### Work task
In the copy, include all of the listing exactly and none of its pictures.

====== Data to use ======

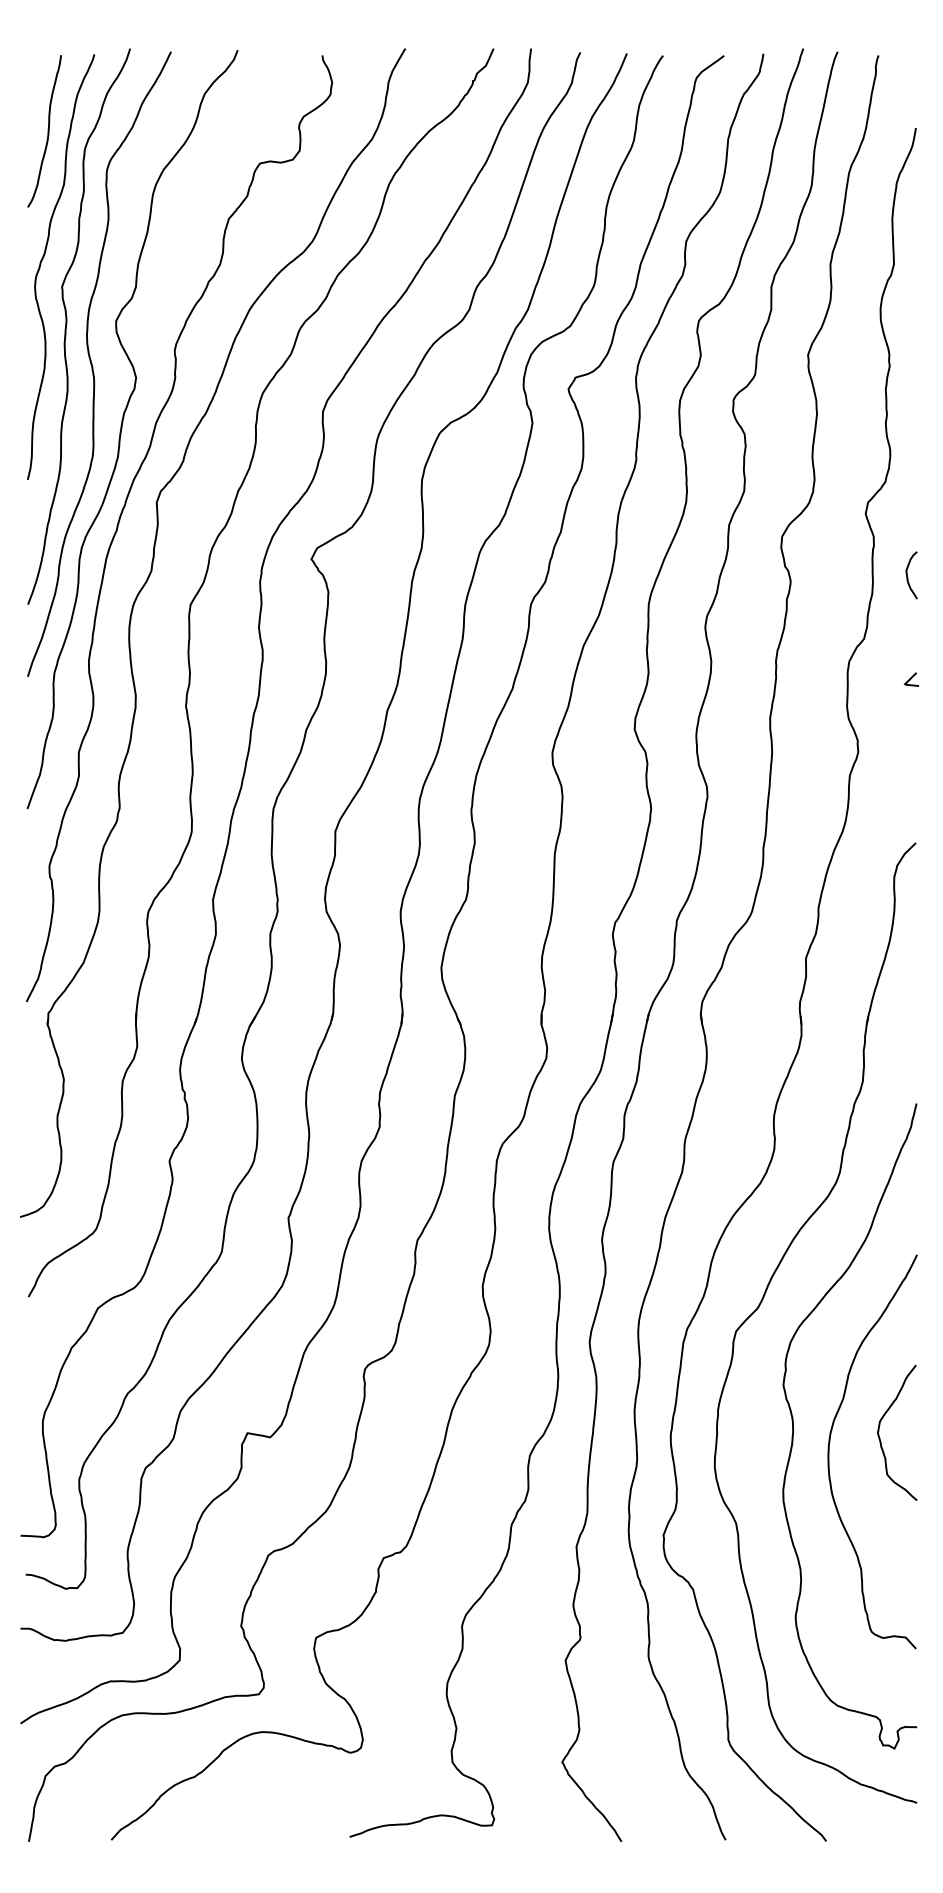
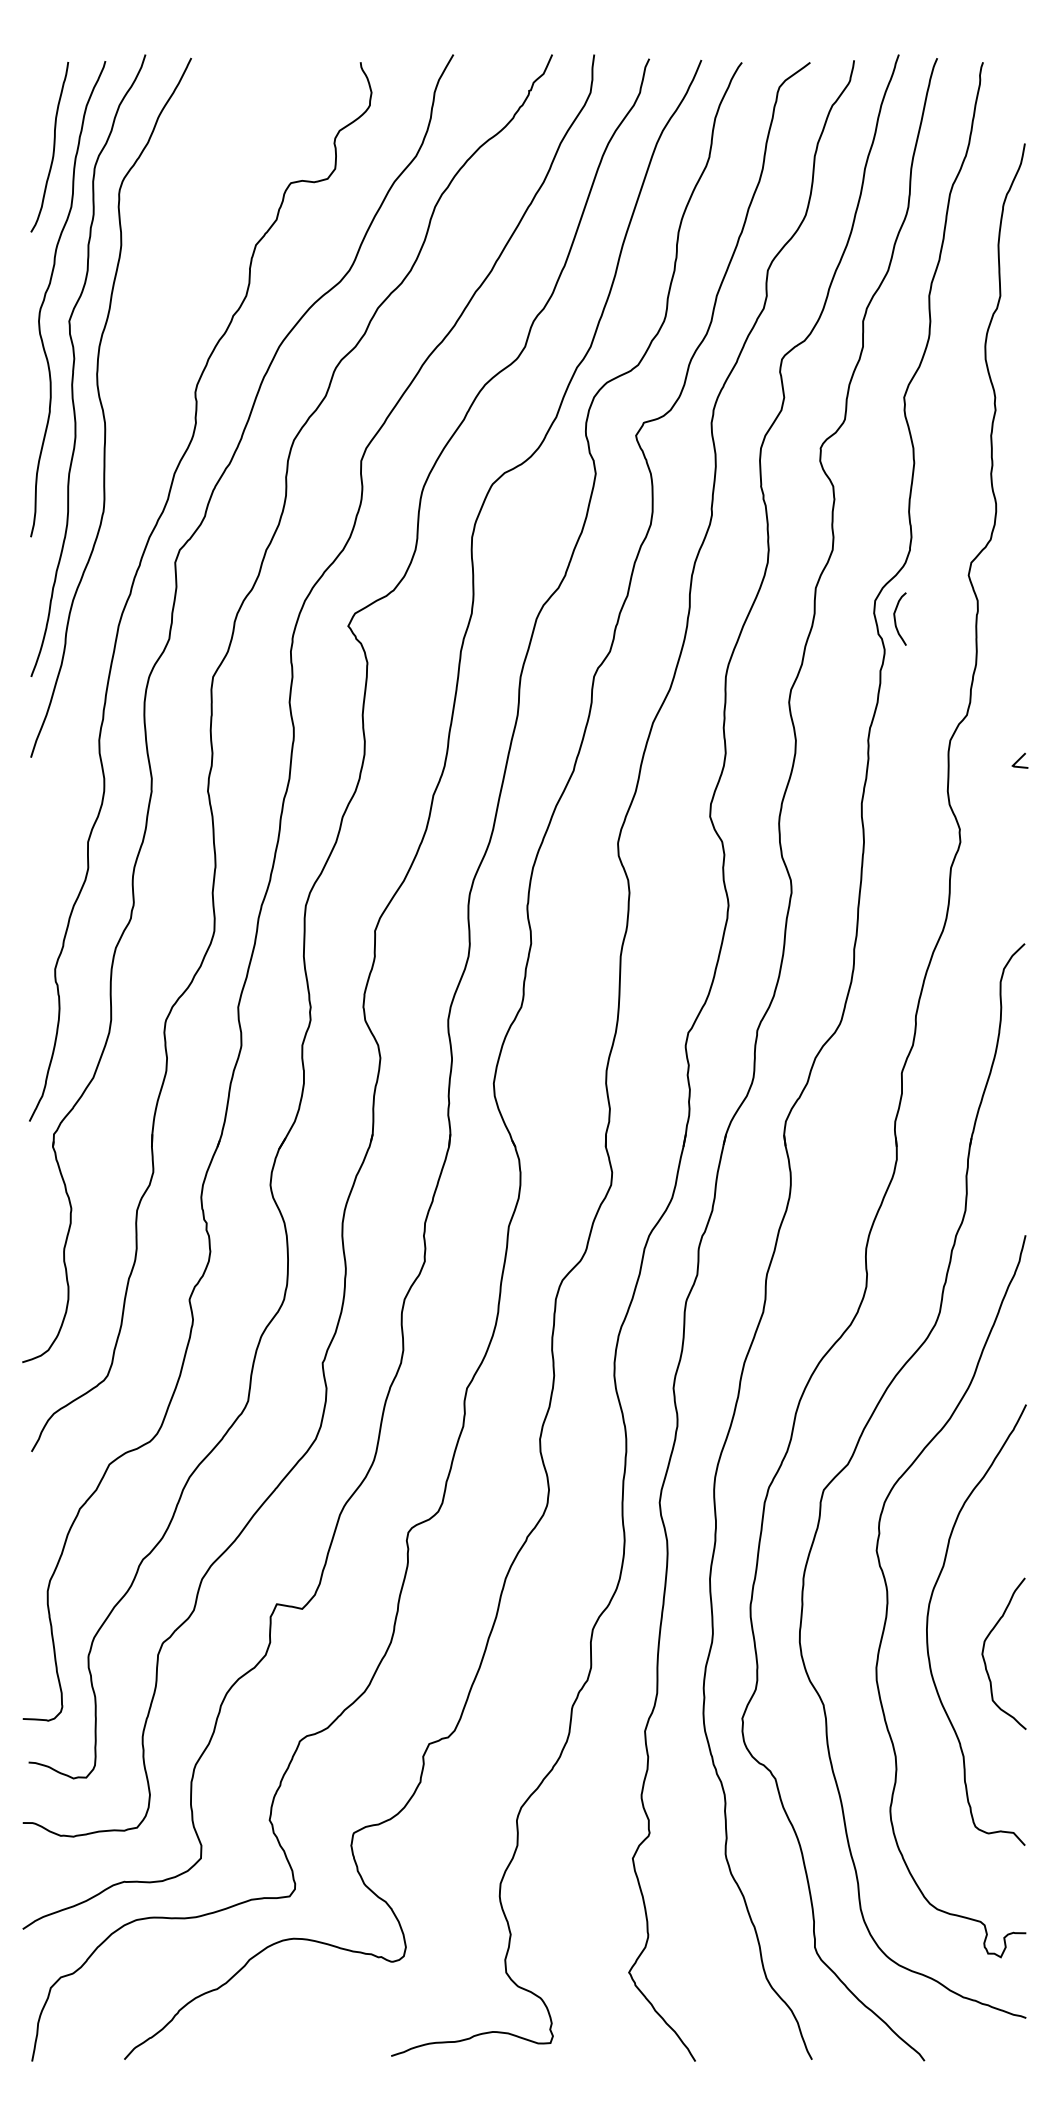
curve: (122, 429) -> (136, 480), removed
curve: (907, 574) -> (895, 618), moved
curve: (880, 1438) -> (985, 1660), moved

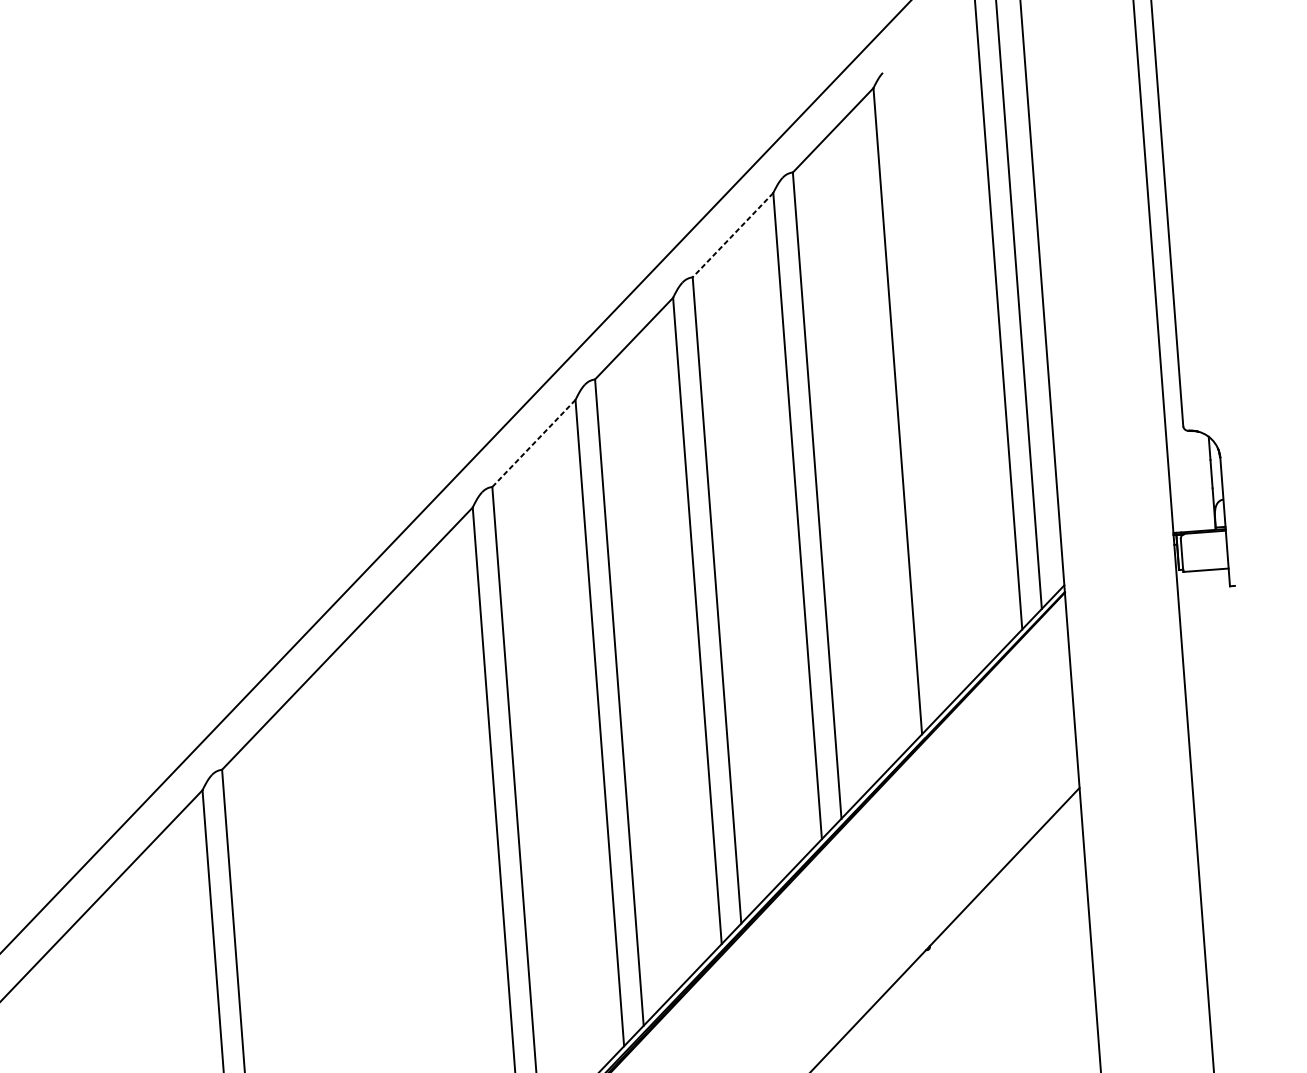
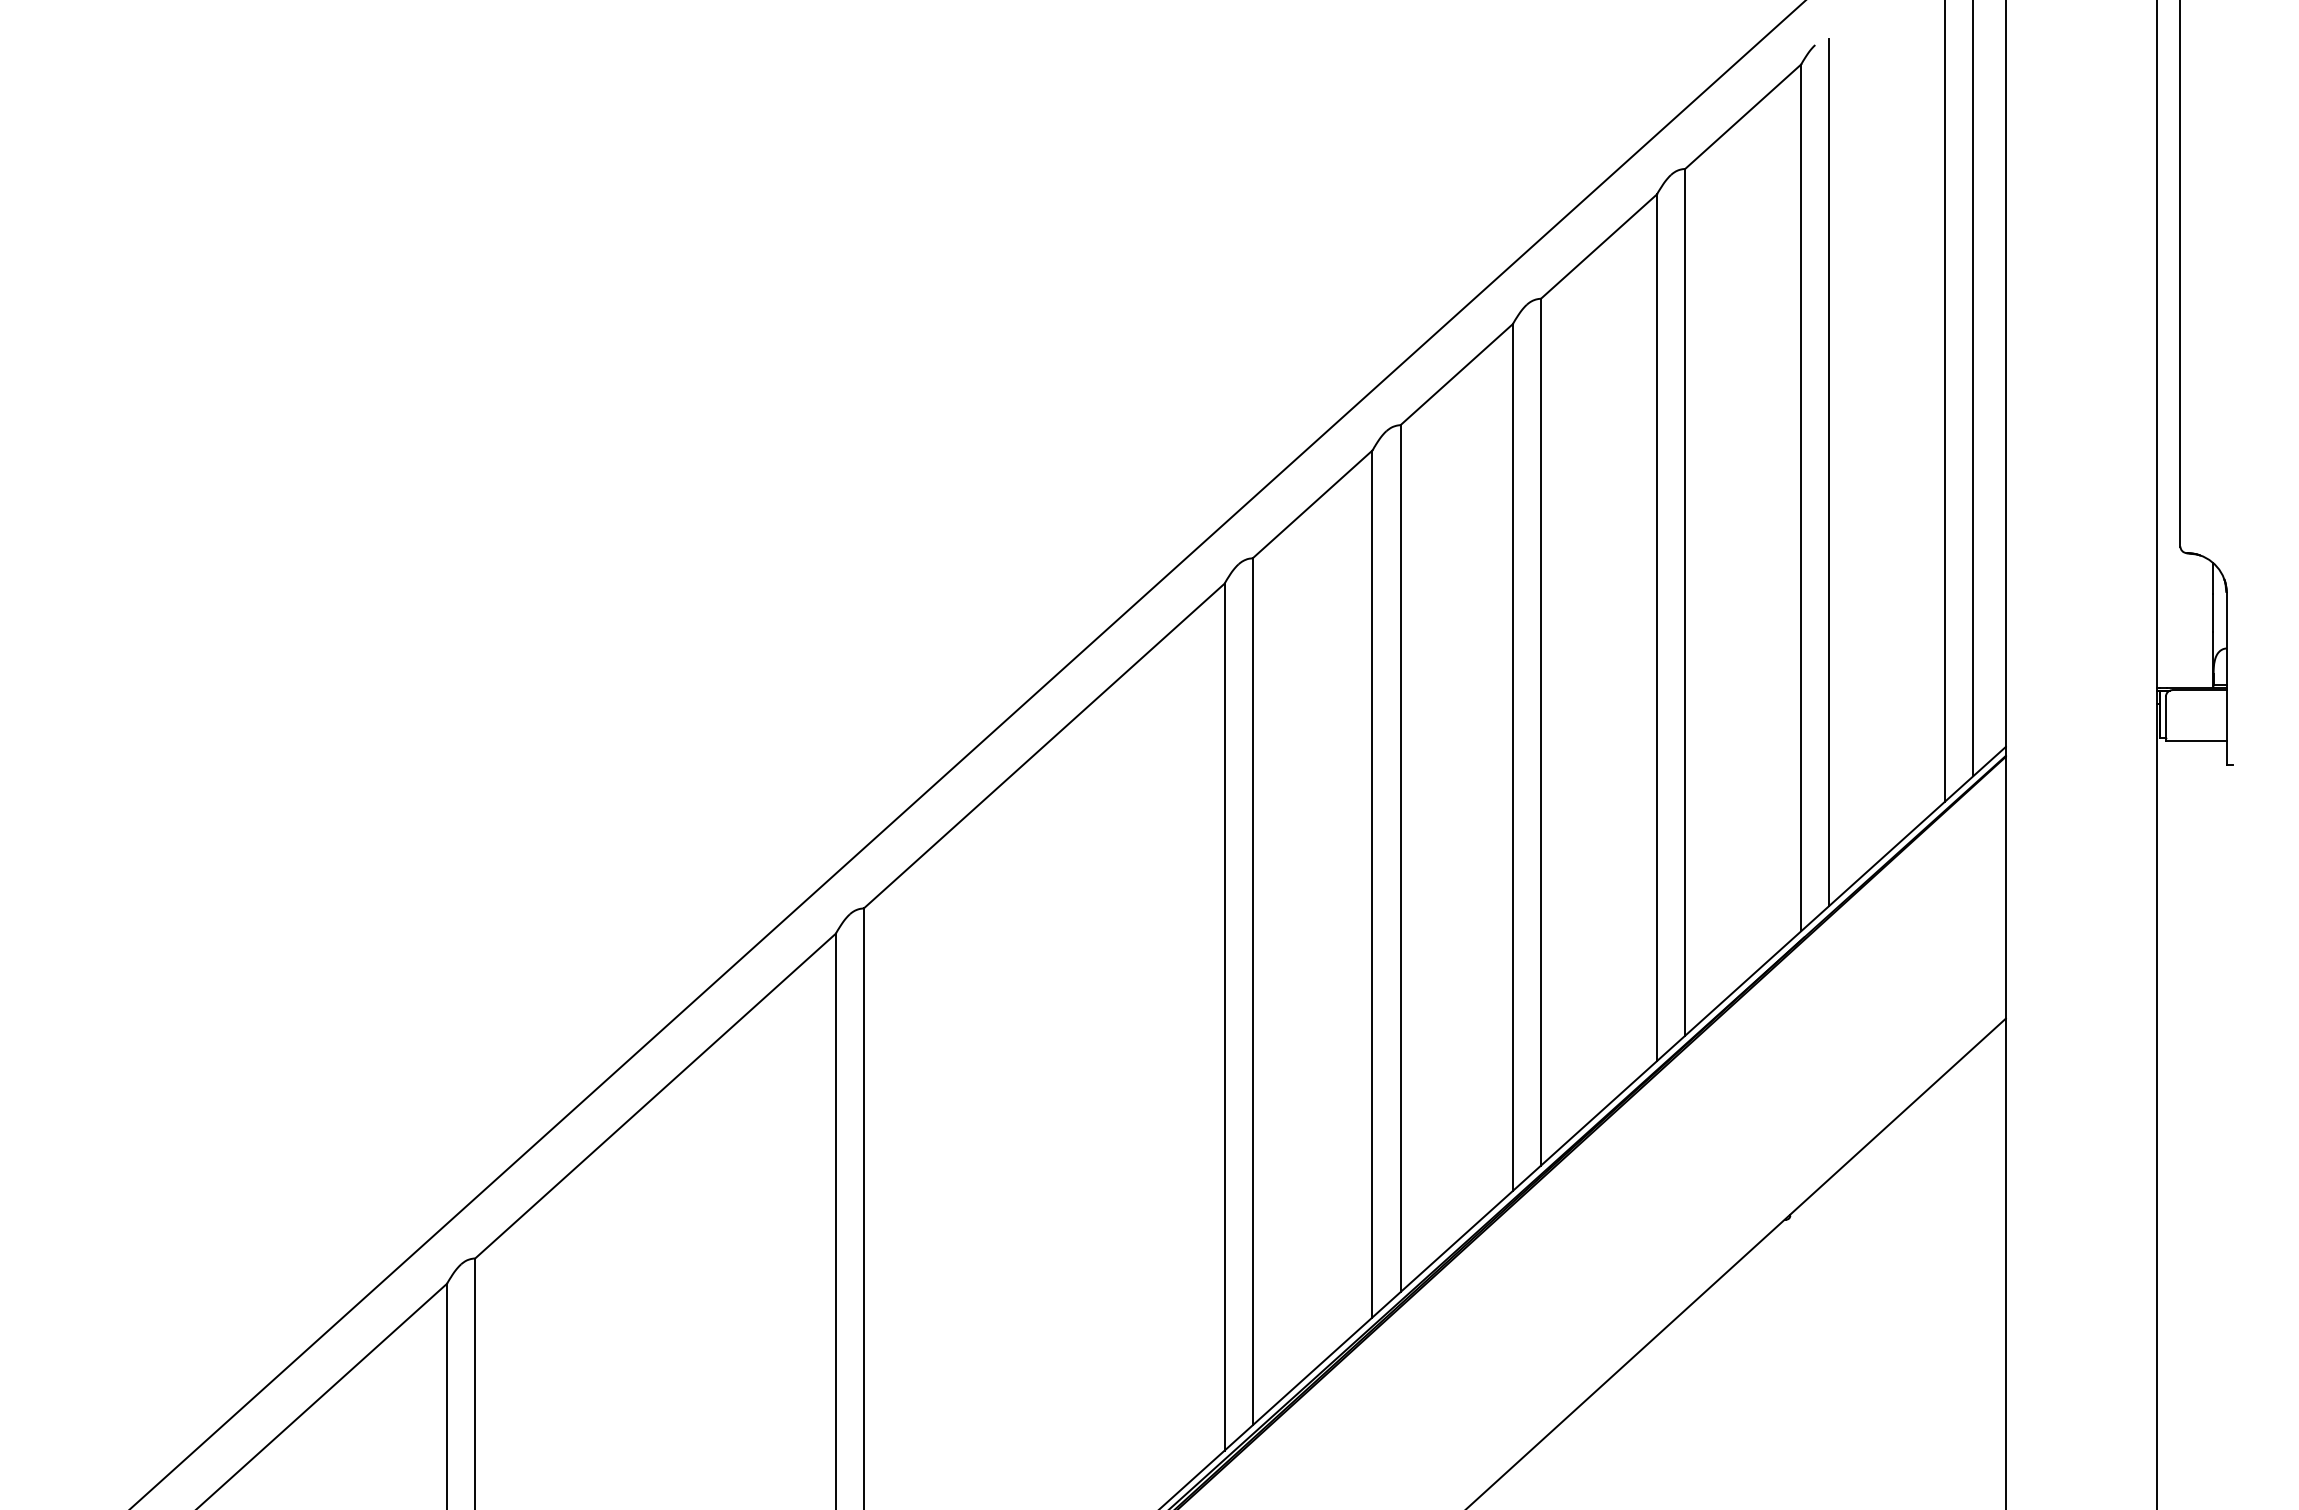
line: (732, 235) -> (1598, 246), dashed -> solid
line: (917, 390) -> (1829, 472), added
line: (533, 443) -> (1312, 504), dashed -> solid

======

### Response area
curve: (122, 429) -> (136, 480), removed
curve: (907, 574) -> (895, 618), moved
curve: (880, 1438) -> (985, 1660), moved

line: (732, 235) -> (1598, 246), dashed -> solid
line: (917, 390) -> (1829, 472), added
line: (533, 443) -> (1312, 504), dashed -> solid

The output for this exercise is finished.